INSTRUCTIONS TO FOLLOW:
Transcribe every entry word for word, leaving out all images.

AVAILABLE DATA below:

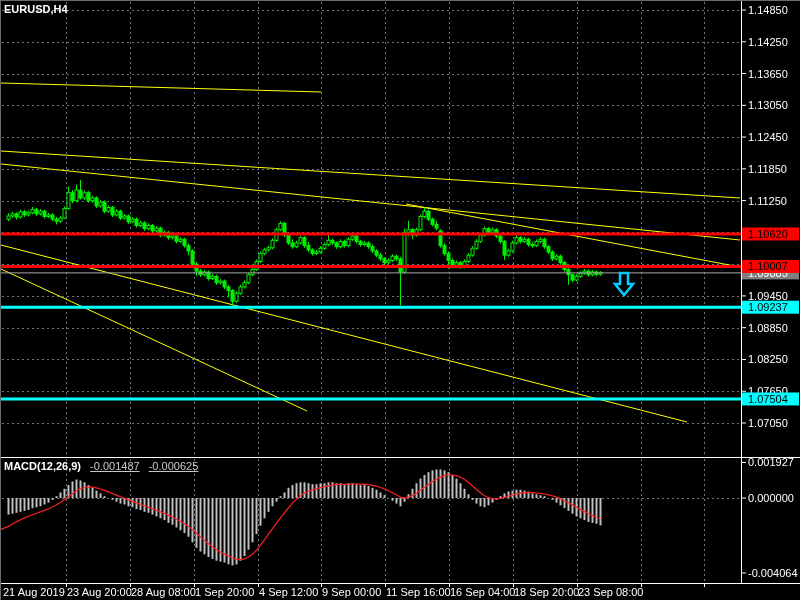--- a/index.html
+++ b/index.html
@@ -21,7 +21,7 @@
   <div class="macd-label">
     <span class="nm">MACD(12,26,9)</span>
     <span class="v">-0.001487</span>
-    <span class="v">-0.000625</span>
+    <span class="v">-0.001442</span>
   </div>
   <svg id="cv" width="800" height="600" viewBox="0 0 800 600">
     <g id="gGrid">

End of AVAILABLE DATA.

OUTPUT BELOW:
--- a/index.html
+++ b/index.html
@@ -21,7 +21,7 @@
   <div class="macd-label">
     <span class="nm">MACD(12,26,9)</span>
     <span class="v">-0.001487</span>
-    <span class="v">-0.000625</span>
+    <span class="v">-0.001442</span>
   </div>
   <svg id="cv" width="800" height="600" viewBox="0 0 800 600">
     <g id="gGrid">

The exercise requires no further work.